Following the 7 June election the ultra-nationalists, including the Grey Wolves, returned to the streets, partly in protest against HDP's entrance to parliament. The MHP played down its involvement, claiming the mobs targeting HDP offices had no connection with them, and the exact identities of the rioters remain cloudy, however most analysts say MHP- and AKP-linked nationalist groups were involved.

The MHP lost half of its deputies when the results of the later snap election were announced last November, and criticism of Bahceli mounted. He was blamed for passing up a chance at a coalition government and seriously weakening the party's position in parliament. The only victor, the critics said, was Erdogan, and calls soon came for Bahceli to resign.

Trouble at the top

In the second half of June, MHP plans to hold a party congress in which Bahceli has said he will run as a leadership candidate against disgruntled party dissidents. However the party's last attempt at a congress in early May, which was opposed by Bahceli, was halted by Turkish police at the command of Erdogan.

Waiting in the wings, should the party succeed in ousting Bahceli, are four would-be MHP leaders of very different calibre who, if they prevail, will be of great significance.

Foremost among them is Meral Aksener, the consummate symbol of the centrist wing within the party. Aksener is from an MHP family, and is herself a former minister of interior for the defunct True Path party. However, she has emerged as an animated reformist candidate with significant backing from the party's younger MPs.

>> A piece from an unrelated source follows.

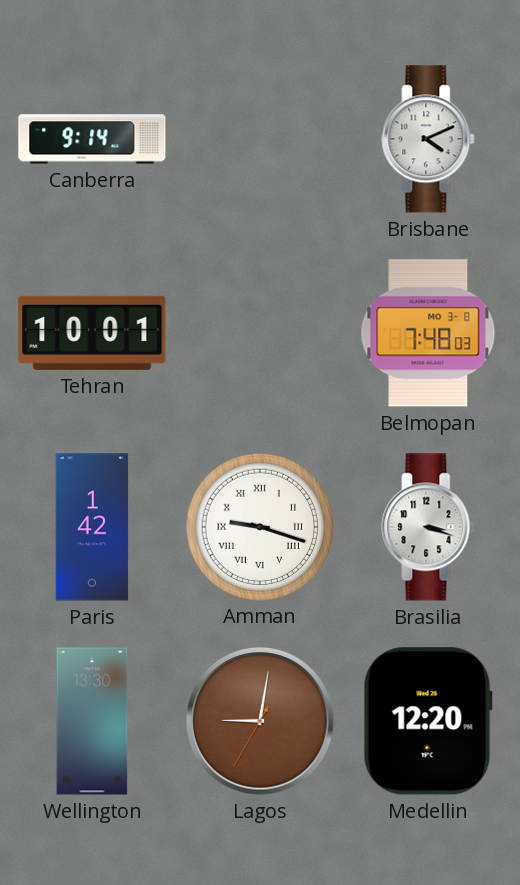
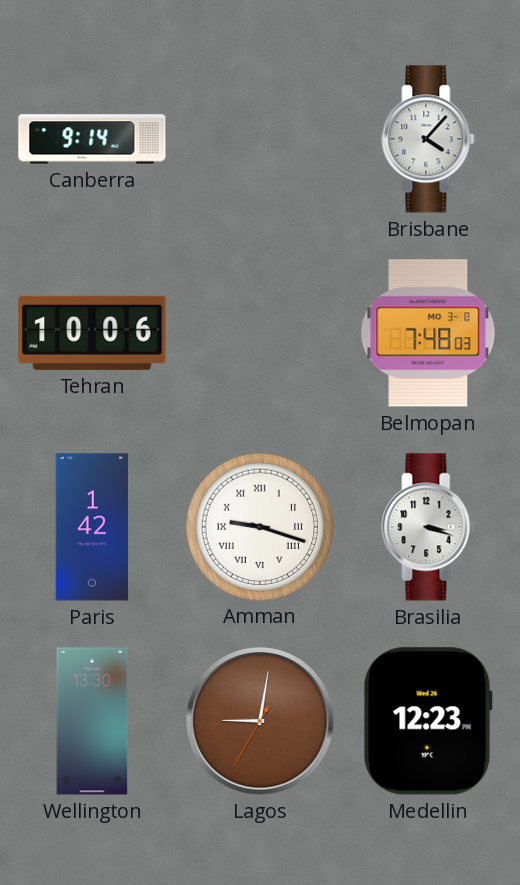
Brisbane: 4:11 -> 4:07
Tehran: 10:01 -> 10:06
Medellin: 12:20 -> 12:23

Opposing her are Umit Ozdag, a politician with military connections whose father was part of the 1960 junta that led Turkey after the country's first coup d'etat; Sinan Ogan, whom critics call an “opportunist” looking to gain amid the party's current weakness; and Koray Aydin, the candidate Turkey's ultra-nationalists would like to see at the head of a major political party. Aydin is a former parliamentary speaker but is also a veteran of the street with close connections to the Grey Wolves.

“The MHP is definitely in crisis,” says Selim Koru, a policy analyst at the Economic Policy Research Foundation of Turkey (TEPAV).

“Look at the party as it is now: It has by far the oldest average age among its MPs, because those MPs are from the ‘70s generation that clashed with police and communists - their credentials as rightists are rock solid.”

“Aksener is getting much more coverage than the others, she has the exposure and the greatest name recognition,” Koru told MEE. “And she represents this newer generation, even though she's an older politician, she's seen as a fresh face.”

Koru says that the MHP as it exists today might not necessarily be viewed as extremist, but a party led by Aksener would certainly not be. “If you look at the intellectuals behind the party, they belong to the nationalist movement ... but they feel that Turkish identity is more inclusive,” Koru told MEE.

Ominous potential

For now, support from Erdogan is keeping Bahceli's leadership alive in the face of a party revolt. However, should the party's members succeed in removing Bahceli, the person who replaces him could have great consequences for ultra-nationalism in Turkey.

A MHP led by Ozdag or Aydin could give Turkey's radical nationalists an even greater voice.

“The ideology of nationalism is deeply embedded into the foundations of Turkey,” Bora said. “In the country's national education system, its cliches, its culture, there is the constant presence of the ideology of nationalism.”

“It's enough just to look at the ubiquity of the Turkish flag and the childlike fascination with flags,” Bora told MEE.

“And the passage between ultra- or radical, nationalism and ordinary banal nationalism is a short one.”

The influence of radical nationalists on Turkish society is already great, as the numerous images of Turkish special forces spray-painting slogans promoting the “Power of the Turk” onto the ruins of Kurdish homes in the southeast show.

Should that influence grow, particularly within a polarising national political party, the consequences could be serious.